Although it opens with the 1992 Nirvana hit “Smells Like Teen Spirit” and ends with France’s historic victory at the 1998 FIFA World Cup, the stage version of “And their children after them” Often leaves aside the historical context to focus on the excitement of adolescents. . Anthony, the main character, is desperate to attend parties and sleep with girls, who in turn are struggling with their own sexuality.

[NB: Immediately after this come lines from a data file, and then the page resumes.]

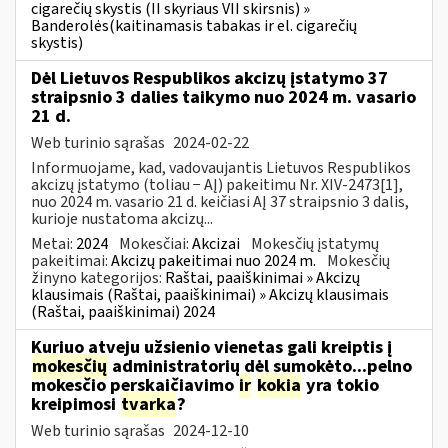
cigarečių skystis (II skyriaus VII skirsnis) »
Banderolės(kaitinamasis tabakas ir el. cigarečių
skystis)
Dėl Lietuvos Respublikos akcizų įstatymo 37
straipsnio 3 dalies taikymo nuo 2024 m. vasario
21 d.
Web turinio sąrašas
2024-02-22
Informuojame, kad, vadovaujantis Lietuvos Respublikos
akcizų įstatymo (toliau − AĮ) pakeitimu Nr. XIV-2473[1],
nuo 2024 m. vasario 21 d. keičiasi AĮ 37 straipsnio 3 dalis,
kurioje nustatoma akcizų...
Metai:
2024
Mokesčiai:
Akcizai
Mokesčių įstatymų
pakeitimai:
Akcizų pakeitimai nuo 2024 m.
Mokesčių
žinyno kategorijos:
Raštai, paaiškinimai » Akcizų
klausimais (Raštai, paaiškinimai) » Akcizų klausimais
(Raštai, paaiškinimai) 2024
Kuriuo atveju užsienio vienetas gali kreiptis į
mokesčių
administratorių dėl sumokėto...pelno
mokesčio perskaičiavimo
ir
kokia
yra tokio
kreipimosi
tvarka
?
Web turinio sąrašas
2024-12-10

Delétang designed the production for the promotion of a renowned Lyon drama school, ENSATT, and allowed everyone to shine. Very few scenes are played in a conventional sense. Instead, the 13 actors take turns telling the story and freely playing the main characters. To indicate a kiss, for example, two actors describe it to the audience without touching each other, simply closing their eyes to signal pleasure.
This proves to be a smart staging choice to avoid extended nudity and any problematic genre dynamics, and the young cast embraces Mathieu’s text with a solid sense of rhythm. The downside is a lack of movement for three hours, because Delétang’s static posture in “Our Need for Consolation Is Insatiable” is reproduced here by each performer.
Counter-intuitively, given the frequency with which the teenagers in Mathieu’s novel meet in the woods, Delétang also opts to only open the back wall of the Théâtre du Peuple at the very end, when the characters are reunited. of a fun fair. Is it fun, at this point, to see a motorcycle come out of the forest? Yes. Are there better ways to use the People’s Theater environment? Probably. All the more reason to return to Bussang.